"On est dans des taux toujours très bas mais quand même qui ne baissent plus", a résumé jeudi en conférence de presse Jean-Marc Vilon, directeur général de Crédit Logement, organisme regroupant comme actionnaires les principales banques françaises.
"On fait ce métier dans ce contexte là avec vigilance mais, pour le moment, sans inquiétude", a-t-il assuré.
Selon les chiffres de l'observatoire Crédit Logement/CSA - ce dernier étant un institut d'études de marché -, les banques françaises ont appliqué en décembre un taux moyen de 1,43% sur les crédits immobiliers aux particuliers, toutes durées confondues.
C'est une très légère baisse sur l'année et c'est surtout proche du plancher historique de 2016: ce chiffre l'avait touché, à guère plus de 1,30%, après des années de déclin relativement régulier depuis la crise de 2008.

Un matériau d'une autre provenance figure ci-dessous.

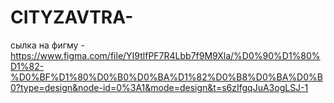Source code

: # CITYZAVTRA-
cылка на фигму - https://www.figma.com/file/YI9tlfPF7R4Lbb7f9M9Xla/%D0%90%D1%80%D1%82-%D0%BF%D1%80%D0%B0%D0%BA%D1%82%D0%B8%D0%BA%D0%B0?type=design&node-id=0%3A1&mode=design&t=s6zIfgqJuA3ogLSJ-1
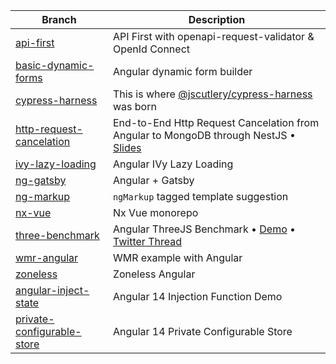 | Branch                                                                                              | Description                                                                                                                                                             |
| --------------------------------------------------------------------------------------------------- | ----------------------------------------------------------------------------------------------------------------------------------------------------------------------- |
| [api-first](https://github.com/yjaaidi/ng-experiments/tree/api-first)                               | API First with openapi-request-validator & OpenId Connect                                                                                                               |
| [basic-dynamic-forms](https://github.com/yjaaidi/ng-experiments/tree/basic-dynamic-forms)           | Angular dynamic form builder                                                                                                                                            |
| [cypress-harness](https://github.com/yjaaidi/ng-experiments/tree/cypress-harness)                   | This is where [@jscutlery/cypress-harness](https://github.com/jscutlery/test-utils) was born                                                                            |
| [http-request-cancelation](https://github.com/yjaaidi/ng-experiments/tree/http-request-cancelation) | End-to-End Http Request Cancelation from Angular to MongoDB through NestJS • [Slides](https://slides.com/yjaaidi/what-happens-when-you-cancel-an-http-request-6ed586#/) |
| [ivy-lazy-loading](https://github.com/yjaaidi/ng-experiments/tree/ivy-lazy-loading)                 | Angular IVy Lazy Loading                                                                                                                                                |
| [ng-gatsby](https://github.com/yjaaidi/ng-experiments/tree/ng-gatsby)                               | Angular + Gatsby                                                                                                                                                        |
| [ng-markup](https://github.com/yjaaidi/ng-experiments/tree/ng-markup)                               | `ngMarkup` tagged template suggestion                                                                                                                                   |
| [nx-vue](https://github.com/yjaaidi/ng-experiments/tree/nx-vue)                                     | Nx Vue monorepo                                                                                                                                                         |
| [three-benchmark](https://github.com/yjaaidi/ng-experiments/tree/three-benchmark)                   | Angular ThreeJS Benchmark • [Demo](https://ng-three-demo.marmicode.io/) • [Twitter Thread](https://twitter.com/yjaaidi/status/1202597287945539586)                      |
| [wmr-angular](https://github.com/yjaaidi/ng-experiments/tree/wmr-angular)                           | WMR example with Angular                                                                                                                                                |
| [zoneless](https://github.com/yjaaidi/ng-experiments/tree/zoneless)                                 | Zoneless Angular                                                                                                                                                        |
| [angular-inject-state](https://github.com/yjaaidi/ng-experiments/tree/inject-rx-state)                     | Angular 14 Injection Function Demo                                                                                                                                      |
| [private-configurable-store](https://github.com/yjaaidi/ng-experiments/tree/private-configurable-store)                     | Angular 14 Private Configurable Store                                                                                                                                     |

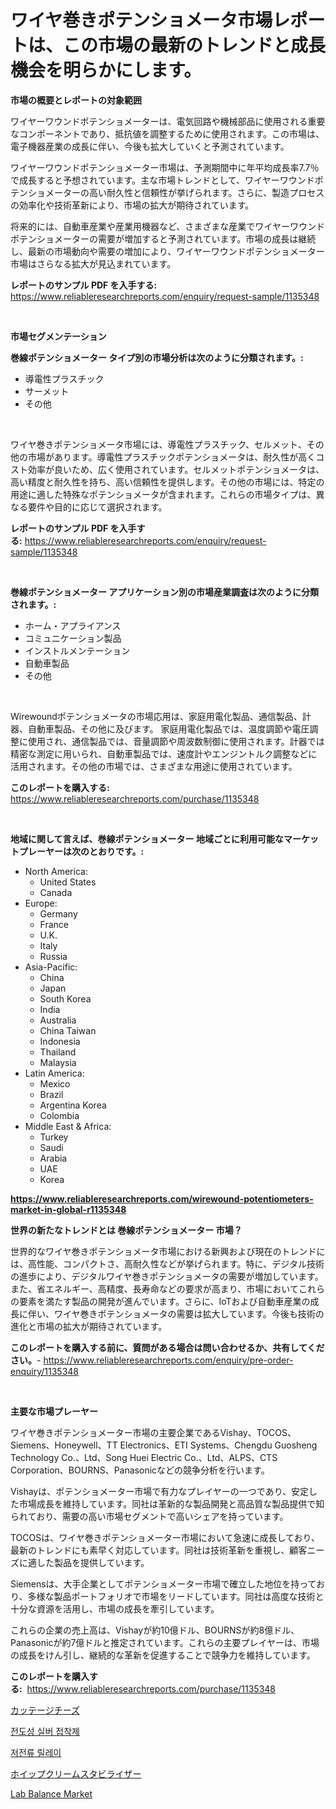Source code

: <p><h1>ワイヤ巻きポテンショメータ市場レポートは、この市場の最新のトレンドと成長機会を明らかにします。</h1></p><p><strong>市場の概要とレポートの対象範囲</strong></p>
<p><p>ワイヤーワウンドポテンショメーターは、電気回路や機械部品に使用される重要なコンポーネントであり、抵抗値を調整するために使用されます。この市場は、電子機器産業の成長に伴い、今後も拡大していくと予測されています。</p><p>ワイヤーワウンドポテンショメーター市場は、予測期間中に年平均成長率7.7％で成長すると予想されています。主な市場トレンドとして、ワイヤーワウンドポテンショメーターの高い耐久性と信頼性が挙げられます。さらに、製造プロセスの効率化や技術革新により、市場の拡大が期待されています。</p><p>将来的には、自動車産業や産業用機器など、さまざまな産業でワイヤーワウンドポテンショメーターの需要が増加すると予測されています。市場の成長は継続し、最新の市場動向や需要の増加により、ワイヤーワウンドポテンショメーター市場はさらなる拡大が見込まれています。</p></p>
<p><strong>レポートのサンプル PDF を入手する:</strong> <a href="https://www.reliableresearchreports.com/enquiry/request-sample/1135348">https://www.reliableresearchreports.com/enquiry/request-sample/1135348</a></p>
<p>&nbsp;</p>
<p><strong>市場セグメンテーション</strong></p>
<p><strong>巻線ポテンショメーター タイプ別の市場分析は次のように分類されます。:</strong></p>
<p><ul><li>導電性プラスチック</li><li>サーメット</li><li>その他</li></ul></p>
<p>&nbsp;</p>
<p><p>ワイヤ巻きポテンショメータ市場には、導電性プラスチック、セルメット、その他の市場があります。導電性プラスチックポテンショメータは、耐久性が高くコスト効率が良いため、広く使用されています。セルメットポテンショメータは、高い精度と耐久性を持ち、高い信頼性を提供します。その他の市場には、特定の用途に適した特殊なポテンショメータが含まれます。これらの市場タイプは、異なる要件や目的に応じて選択されます。</p></p>
<p><strong>レポートのサンプル PDF を入手する:</strong>&nbsp;<a href="https://www.reliableresearchreports.com/enquiry/request-sample/1135348">https://www.reliableresearchreports.com/enquiry/request-sample/1135348</a></p>
<p>&nbsp;</p>
<p><strong> 巻線ポテンショメーター アプリケーション別の市場産業調査は次のように分類されます。:</strong></p>
<p><ul><li>ホーム・アプライアンス</li><li>コミュニケーション製品</li><li>インストルメンテーション</li><li>自動車製品</li><li>その他</li></ul></p>
<p>&nbsp;</p>
<p><p>Wirewoundポテンショメータの市場応用は、家庭用電化製品、通信製品、計器、自動車製品、その他に及びます。 家庭用電化製品では、温度調節や電圧調整に使用され、通信製品では、音量調節や周波数制御に使用されます。計器では精密な測定に用いられ、自動車製品では、速度計やエンジントルク調整などに活用されます。その他の市場では、さまざまな用途に使用されています。</p></p>
<p><strong>このレポートを購入する:</strong>&nbsp; <a href="https://www.reliableresearchreports.com/purchase/1135348">https://www.reliableresearchreports.com/purchase/1135348</a></p>
<p>&nbsp;</p>
<p><strong>地域に関して言えば、巻線ポテンショメーター 地域ごとに利用可能なマーケットプレーヤーは次のとおりです。:</strong></p>
<p><ul>
    <li>
        North America:
        <ul>
            <li>United States</li>
            <li>Canada</li>
        </ul>
    </li>
    <li>
        Europe:
        <ul>
            <li>Germany</li>
            <li>France</li>
            <li>U.K.</li>
            <li>Italy</li>
            <li>Russia</li>
        </ul>
    </li>
    <li>
        Asia-Pacific:
        <ul>
            <li>China</li>
            <li>Japan</li>
            <li>South Korea</li>
            <li>India</li>
            <li>Australia</li>
            <li>China Taiwan</li>
            <li>Indonesia</li>
            <li>Thailand</li>
            <li>Malaysia</li>
        </ul>
    </li>
    <li>
        Latin America:
        <ul>
            <li>Mexico</li>
            <li>Brazil</li>
            <li>Argentina Korea</li>
            <li>Colombia</li>
        </ul>
    </li>
    <li>
        Middle East & Africa:
        <ul>
            <li>Turkey</li>
            <li>Saudi</li>
            <li>Arabia</li>
            <li>UAE</li>
            <li>Korea</li>
        </ul>
    </li>
    </ul></p>
<p><strong><a href="https://www.reliableresearchreports.com/wirewound-potentiometers-market-in-global-r1135348">https://www.reliableresearchreports.com/wirewound-potentiometers-market-in-global-r1135348</a></strong>&nbsp;</p>
<p><strong>世界の新たなトレンドとは 巻線ポテンショメーター 市場？</strong></p>
<p><p>世界的なワイヤ巻きポテンショメータ市場における新興および現在のトレンドには、高性能、コンパクトさ、高耐久性などが挙げられます。特に、デジタル技術の進歩により、デジタルワイヤ巻きポテンショメータの需要が増加しています。また、省エネルギー、高精度、長寿命などの要求が高まり、市場においてこれらの要素を満たす製品の開発が進んでいます。さらに、IoTおよび自動車産業の成長に伴い、ワイヤ巻きポテンショメータの需要は拡大しています。今後も技術の進化と市場の拡大が期待されています。</p></p>
<p><strong>このレポートを購入する前に、質問がある場合は問い合わせるか、共有してください。</strong>- <a href="https://www.reliableresearchreports.com/enquiry/pre-order-enquiry/1135348">https://www.reliableresearchreports.com/enquiry/pre-order-enquiry/1135348</a></p>
<p>&nbsp;</p>
<p><strong>主要な市場プレーヤー</strong></p>
<p><p>ワイヤ巻きポテンショメーター市場の主要企業であるVishay、TOCOS、Siemens、Honeywell、TT Electronics、ETI Systems、Chengdu Guosheng Technology Co.、Ltd、Song Huei Electric Co.、Ltd、ALPS、CTS Corporation、BOURNS、Panasonicなどの競争分析を行います。</p><p>Vishayは、ポテンショメーター市場で有力なプレイヤーの一つであり、安定した市場成長を維持しています。同社は革新的な製品開発と高品質な製品提供で知られており、需要の高い市場セグメントで高いシェアを持っています。</p><p>TOCOSは、ワイヤ巻きポテンショメーター市場において急速に成長しており、最新のトレンドにも素早く対応しています。同社は技術革新を重視し、顧客ニーズに適した製品を提供しています。</p><p>Siemensは、大手企業としてポテンショメーター市場で確立した地位を持っており、多様な製品ポートフォリオで市場をリードしています。同社は高度な技術と十分な資源を活用し、市場の成長を牽引しています。</p><p>これらの企業の売上高は、Vishayが約10億ドル、BOURNSが約8億ドル、Panasonicが約7億ドルと推定されています。これらの主要プレイヤーは、市場の成長をけん引し、継続的な革新を促進することで競争力を維持しています。</p></p>
<p><strong>このレポートを購入する:</strong>&nbsp;&nbsp;<a href="https://www.reliableresearchreports.com/purchase/1135348">https://www.reliableresearchreports.com/purchase/1135348</a></p>
<p><p><a href="https://medium.com/@darieenson678546/%E3%82%B3%E3%83%86%E3%83%BC%E3%82%B8%E3%83%81%E3%83%BC%E3%82%BA%E5%B8%82%E5%A0%B4%E3%81%AE%E5%88%86%E6%9E%90%E3%81%A82024%E5%B9%B4%E3%81%8B%E3%82%892031%E5%B9%B4%E3%81%BE%E3%81%A7%E3%81%AE%E4%BA%88%E6%B8%AC%E3%82%B5%E3%82%A4%E3%82%BA-424667cfd720">カッテージチーズ</a></p><p><a href="https://github.com/fernandotryO5lson96765/Market-Research-Report-List-1/blob/main/738957224494.md">전도성 실버 접착제</a></p><p><a href="https://medium.com/@kirby6567566/%EC%96%B8%ED%84%B0%EC%BB%A4%EB%9F%B0%ED%8A%B8-%EB%A6%B4%EB%A0%88%EC%9D%B4-%EC%8B%9C%EC%9E%A5-%EA%B2%BD%EC%9F%81-%EB%B6%84%EC%84%9D-%EC%8B%9C%EC%9E%A5-%EB%8F%99%ED%96%A5-%EB%B0%8F-2031%EB%85%84%EA%B9%8C%EC%A7%80%EC%9D%98-%EC%98%88%EC%B8%A1-0e11991a3f5a">저전류 릴레이</a></p><p><a href="https://github.com/cbigkbh02719/Market-Research-Report-List-1/blob/main/541446626403.md">ホイップクリームスタビライザー</a></p><p><a href="https://github.com/Glendatilghmankmgz0rbhwpy/Market-Research-Report-List-2/blob/main/lab-balance-market.md">Lab Balance Market</a></p></p>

L'année dernière n'a pas seulement marqué une stabilisation à un bas niveau. Si l'on prend en compte la hausse globale des prix, les taux sont entrés dans une nouvelle dimension, jamais vue depuis 1974 selon l'observatoire: ils sont inférieurs à l'inflation.
Comme celle-ci s'est établie à 1,8% l'an dernier en France, cela revient à dire théoriquement qu'il est possible de gagner du pouvoir d'achat en s'endettant pour un achat immobilier. Cette interprétation doit être relativisée par le fait que les chiffres de l'observatoire s'entendent bruts et ne comprennent par exemple pas l'assurance des prêts, systématiquement demandée par l'organisme créancier.
Inhabituelle, cette situation "est une conséquence directe de la politique monétaire de la Banque centrale européenne (BCE)", a rappelé à l'AFP Sylvain Broyer, économiste en chef pour l'Europe chez S&P Global Ratings.
Depuis des années, la banque centrale mène une politique très interventionniste de facilitation du crédit dans le but affiché de relancer l'inflation et soutenir la croissance. Cela passe par des taux d'intérêt très bas, dont les observateurs ne s'attendent pas à un relèvement avant la fin 2019.
"Vigilance renforcée"
Dans ce contexte, les banques ont la tâche difficile et se mènent une rude concurrence pour attirer les emprunteurs, eux-mêmes confrontés à des prix immobiliers en hausse depuis des années. Si les taux semblent atteindre un plancher, elles ne cessent d'allonger la durée moyenne des prêts - à 226 mois en décembre, selon l'observatoire Crédit Logement/CSA.
De plus, "les conditions d'octroi des crédits se sont considérablement assouplies avec des taux d'apport qui n'ont jamais été aussi bas depuis 1978", un mouvement qui dure depuis 2012 et s'est accéléré à partir de 2017, assure l'observatoire.
En conséquence, l'endettement immobilier des ménages français atteint lui aussi des niveaux jamais vus: selon les chiffres de la Banque de France (BdF), l'encours des crédits à l'habitat a dépassé en novembre les 1.000 milliards d'euros.
Certaines préoccupations apparaissent: à l'automne, le Haut conseil de stabilité financière (HCSF), vigie du secteur à laquelle appartient la BdF, a appelé à une "vigilance renforcée" sur le crédit immobilier.
Pour autant, le HSCF a jugé que le niveau des risques restait "contenu", dans la lignée des principaux observateurs du secteur.
"La solvabilité des ménages français ne va pas s'étioler en 2019: on est plutôt sur un atterrissage en douceur que brutal du cycle immobilier", a jugé M. Broyer, prévoyant des taux encore bas cette année.
"Les prix augmentent moins vite par rapport aux revenus qu'ils l'avaient fait en 2007", juste avant le déclenchement de la crise économique des années 2010, conclut-il. "Et la régulation bancaire a fait beaucoup de progrès sur ce plan là."